In both cases any right-thinking individual would feel for the two men injured in these accidents – but do we not, as cyclists, have to bear the responsibility of what happens to us out on the roads?
If there was to be a claim every time someone broke a carbon rim, cracked a frame or broke a collar bone in bike racing then no one would be racing. Imagine the professionals taking one another to court and watching videotape of a crash in the Tour to work out just who touched what wheel or dodged a bump but didn’t warn the guy behind.
It’s not that I am saying cyclists should be exempt from the ‘rules of the road’ – if I was to go off the pavement and onto the sidewalk and hit a pedestrian then yes, I should be liable. But when it comes down to one rider suing another because one dodged a bit of wood? Or one slammed into the back of another and is claiming it’s because he braked too hard? That kind of stuff happens all the time. There is a responsibility issue here – we all know this when we decide to join a group ride.
Should Sara Carrigan be at risk of losing her quality of life because Mr Elsey Jr had an accident? And should Stephen Milligan also be criminalised for an accident that he may or may not have caused?

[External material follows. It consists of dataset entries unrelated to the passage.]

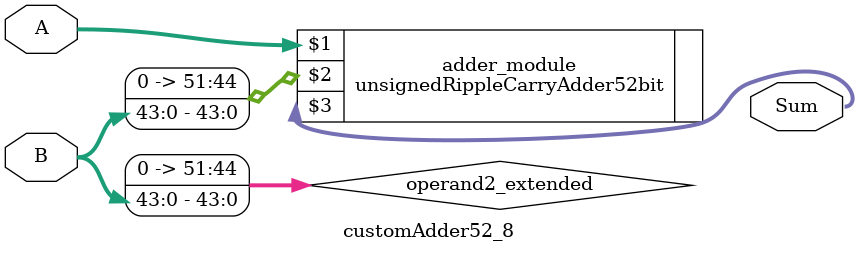
<source format=v>
module customAdder52_8(
                        input [51 : 0] A,
                        input [43 : 0] B,
                        
                        output [52 : 0] Sum
                );

        wire [51 : 0] operand2_extended;
        
        assign operand2_extended =  {8'b0, B};
        
        unsignedRippleCarryAdder52bit adder_module(
            A,
            operand2_extended,
            Sum
        );
        
        endmodule
        
</source>
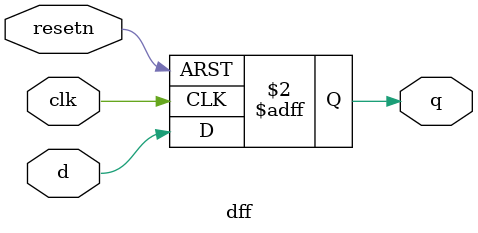
<source format=v>
module dff(
    input clk, 
    input d,
    input resetn,

    output reg q
); // w / active low reset 

    always @(posedge clk or negedge resetn) begin
        if (resetn) begin
            q <= d;
        end
        else q <= 1'b0;
    end

endmodule
</source>
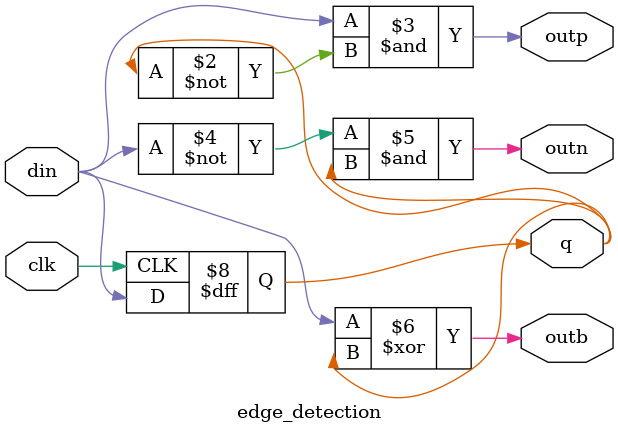
<source format=v>
module edge_detection(
input din,clk,
output outp,outn,outb,
output reg q=0
);
  

  always @(posedge clk)
begin
  q<=din;
end
  
  assign outp = (din&~q); 
  assign outn = (~din&q);
  assign outb = (din^q);
  

endmodule

</source>
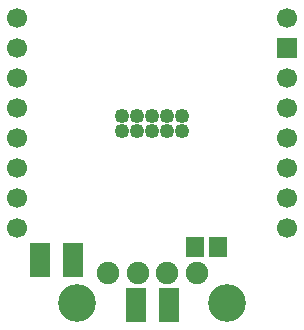
<source format=gbr>
G04 DipTrace 3.2.0.1*
G04 BottomMask.gbr*
%MOMM*%
G04 #@! TF.FileFunction,Soldermask,Bot*
G04 #@! TF.Part,Single*
%ADD28C,1.7*%
%ADD44C,3.2*%
%ADD46C,1.9*%
%ADD47C,1.25*%
%ADD53R,1.7X1.7*%
%ADD58R,1.5X1.7*%
%ADD60R,1.8X2.9*%
%FSLAX35Y35*%
G04*
G71*
G90*
G75*
G01*
G04 BotMask*
%LPD*%
D60*
X1317467Y1557147D3*
X1597467D3*
D58*
X2634953Y1668260D3*
X2824953D3*
D60*
X2409867Y1176187D3*
X2129867D3*
D28*
X3412867Y3604900D3*
D53*
Y3350900D3*
D28*
Y3096900D3*
Y2842900D3*
Y2588900D3*
Y2334900D3*
Y2080900D3*
Y1826900D3*
X1126867D3*
Y2080900D3*
Y2334900D3*
Y2588900D3*
Y2842900D3*
Y3096900D3*
Y3350900D3*
Y3604900D3*
D47*
X2269867Y2652407D3*
X2396867D3*
X2523867D3*
X2142867D3*
X2015867D3*
X2269867Y2779407D3*
X2396867D3*
X2523867D3*
X2142867D3*
X2015867D3*
D46*
X1894867Y1446034D3*
X2144867D3*
X2394867D3*
X2644867D3*
D44*
X1634867Y1192034D3*
X2904867D3*
M02*

</source>
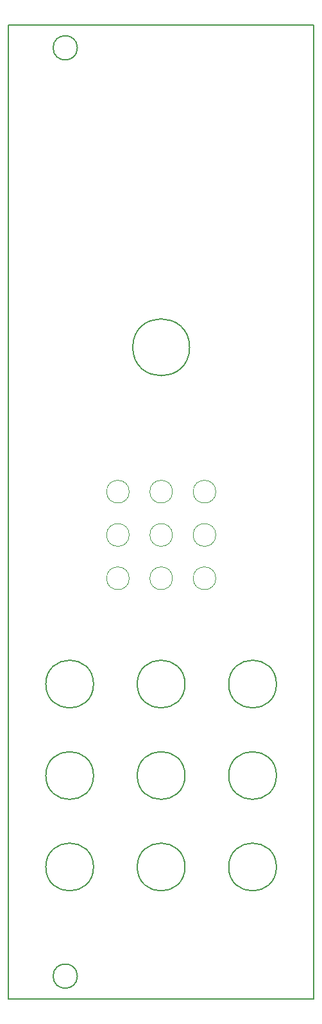
<source format=gbr>
G04 #@! TF.GenerationSoftware,KiCad,Pcbnew,(5.1.2)-1*
G04 #@! TF.CreationDate,2019-05-08T00:12:38+02:00*
G04 #@! TF.ProjectId,takt-panel,74616b74-2d70-4616-9e65-6c2e6b696361,rev?*
G04 #@! TF.SameCoordinates,Original*
G04 #@! TF.FileFunction,Profile,NP*
%FSLAX46Y46*%
G04 Gerber Fmt 4.6, Leading zero omitted, Abs format (unit mm)*
G04 Created by KiCad (PCBNEW (5.1.2)-1) date 2019-05-08 00:12:38*
%MOMM*%
%LPD*%
G04 APERTURE LIST*
%ADD10C,0.100000*%
%ADD11C,0.200000*%
G04 APERTURE END LIST*
D10*
X134215000Y-82550000D02*
G75*
G03X134215000Y-82550000I-1500000J0D01*
G01*
X122785000Y-93980000D02*
G75*
G03X122785000Y-93980000I-1500000J0D01*
G01*
X122785000Y-82550000D02*
G75*
G03X122785000Y-82550000I-1500000J0D01*
G01*
X128500000Y-93980000D02*
G75*
G03X128500000Y-93980000I-1500000J0D01*
G01*
X134215000Y-88265000D02*
G75*
G03X134215000Y-88265000I-1500000J0D01*
G01*
X122785000Y-88265000D02*
G75*
G03X122785000Y-88265000I-1500000J0D01*
G01*
X128500000Y-82550000D02*
G75*
G03X128500000Y-82550000I-1500000J0D01*
G01*
X128500000Y-88265000D02*
G75*
G03X128500000Y-88265000I-1500000J0D01*
G01*
X134215000Y-93980000D02*
G75*
G03X134215000Y-93980000I-1500000J0D01*
G01*
D11*
X147138219Y-149480000D02*
X106838219Y-149480000D01*
X147138219Y-20980000D02*
X147138219Y-149480000D01*
X106838219Y-20980000D02*
X147138219Y-20980000D01*
X118070000Y-107940001D02*
G75*
G03X118070000Y-107940001I-3150000J0D01*
G01*
X142210000Y-132080000D02*
G75*
G03X142210000Y-132080000I-3150000J0D01*
G01*
X130140000Y-107940001D02*
G75*
G03X130140000Y-107940001I-3150000J0D01*
G01*
X115938219Y-23980000D02*
G75*
G03X115938219Y-23980000I-1600000J0D01*
G01*
X115938219Y-146480000D02*
G75*
G03X115938219Y-146480000I-1600000J0D01*
G01*
X106838219Y-149480000D02*
X106838219Y-20980000D01*
X142210000Y-107940001D02*
G75*
G03X142210000Y-107940001I-3150000J0D01*
G01*
X130750000Y-63500000D02*
G75*
G03X130750000Y-63500000I-3750000J0D01*
G01*
X118070000Y-132080000D02*
G75*
G03X118070000Y-132080000I-3150000J0D01*
G01*
X130140000Y-132080000D02*
G75*
G03X130140000Y-132080000I-3150000J0D01*
G01*
X130140000Y-120010000D02*
G75*
G03X130140000Y-120010000I-3150000J0D01*
G01*
X142210000Y-120010000D02*
G75*
G03X142210000Y-120010000I-3150000J0D01*
G01*
X118070000Y-120010000D02*
G75*
G03X118070000Y-120010000I-3150000J0D01*
G01*
M02*

</source>
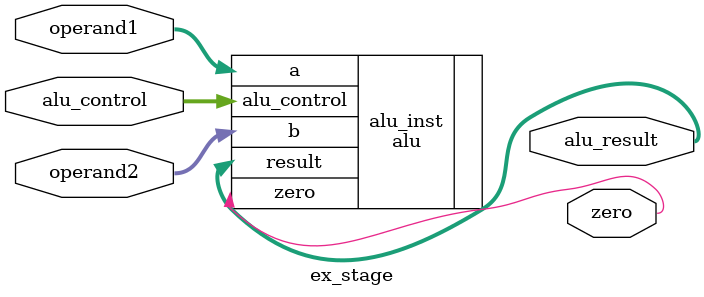
<source format=v>
module ex_stage (
    input [31:0] operand1,
    input [31:0] operand2,
    input [3:0] alu_control,
    output [31:0] alu_result,
    output zero
);

alu alu_inst (
    .a(operand1),
    .b(operand2),
    .alu_control(alu_control),
    .result(alu_result),
    .zero(zero)
);

endmodule

</source>
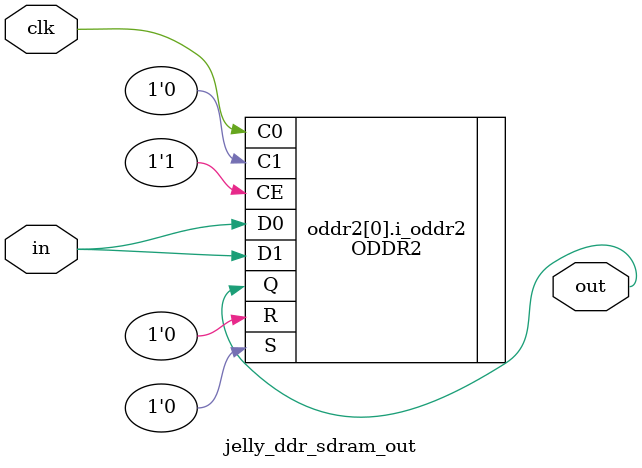
<source format=v>




`timescale 1ns / 1ps


module jelly_ddr_sdram_out
        #(
            parameter                       WIDTH = 1,
            parameter                       INIT  = 0
        )
        (
            input   wire                    clk,
            
            input   wire    [WIDTH-1:0]     in,
            output  wire    [WIDTH-1:0]     out
        );
        
    generate
    genvar  i;
    for ( i = 0; i < WIDTH; i = i + 1 ) begin : oddr2
        ODDR2
                #(
                    .DDR_ALIGNMENT      ("NONE"),
                    .INIT               (INIT),
                    .SRTYPE             ("SYNC")
                )
            i_oddr2
                (
                    .Q                  (out[i]),
                    .C0                 (clk),
                    .C1                 (1'b0),
                    .CE                 (1'b1),
                    .D0                 (in[i]),
                    .D1                 (in[i]),
                    .R                  (1'b0),
                    .S                  (1'b0)
                );
    end
    endgenerate
    
endmodule


</source>
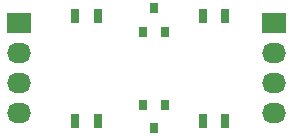
<source format=gbr>
G04 #@! TF.FileFunction,Soldermask,Top*
%FSLAX46Y46*%
G04 Gerber Fmt 4.6, Leading zero omitted, Abs format (unit mm)*
G04 Created by KiCad (PCBNEW (2015-02-22 BZR 5447)-product) date 2015 March 16, Monday 22:42:37*
%MOMM*%
G01*
G04 APERTURE LIST*
%ADD10C,0.100000*%
%ADD11R,2.032000X1.727200*%
%ADD12O,2.032000X1.727200*%
%ADD13R,0.800000X0.900000*%
%ADD14R,0.700000X1.300000*%
G04 APERTURE END LIST*
D10*
D11*
X149860000Y-107950000D03*
D12*
X149860000Y-110490000D03*
X149860000Y-113030000D03*
X149860000Y-115570000D03*
D11*
X171450000Y-107950000D03*
D12*
X171450000Y-110490000D03*
X171450000Y-113030000D03*
X171450000Y-115570000D03*
D13*
X161290000Y-106680000D03*
X160340000Y-108680000D03*
X162190000Y-108680000D03*
X161290000Y-116840000D03*
X162240000Y-114840000D03*
X160390000Y-114840000D03*
D14*
X154625000Y-107315000D03*
X156525000Y-107315000D03*
X154625000Y-116205000D03*
X156525000Y-116205000D03*
X167320000Y-116205000D03*
X165420000Y-116205000D03*
X167320000Y-107315000D03*
X165420000Y-107315000D03*
M02*

</source>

Show me any experienced ride that has ridden a bike in a group or in a race that hasn’t lost focus or concentration or been in forced into a dangerous line by the movement of the pack – and that hasn’t caused a single accident (or almost caused one, because often it is the skill of others around us that makes the difference) – and I’ll eat that hat of mine.
To be punished in this way for the random series of events that leads to a crash seems to me to be simply unjust and unfair.
I’d rather every sale of a bicycle sees $5 go to a nation-wide fund to be used just for such situations as these, let us all pay – and let us all benefit, when and if the time comes and that becomes a necessity.
One other point to consider is that many people would be put off biking if they had to have insurance just to go for a weekend ride with a mate. Also, many people cycle because they cannot afford a car nor the insurance costs that go with it.
I know of one Asian national cycling federation that is at risk of folding because one rider died after suffering heat stroke and collapsing, hitting his head on the pavement, at one of their organised sportifs. Despite the fact the he had signed a waiver, his family is suing for millions and, apparently they have a chance.
How? I do not know and I do not understand. Surely this man, this unfortunate guy, knew himself the risks involved. What is now at stake is the disbandment of a very good federation that is truly trying to instil a responsible cycling culture among local cyclists.
It’s a tricky one this. You feel for the families and for the guys that get injured, but, something in me just says this is wrong. Be very interested to hear your views.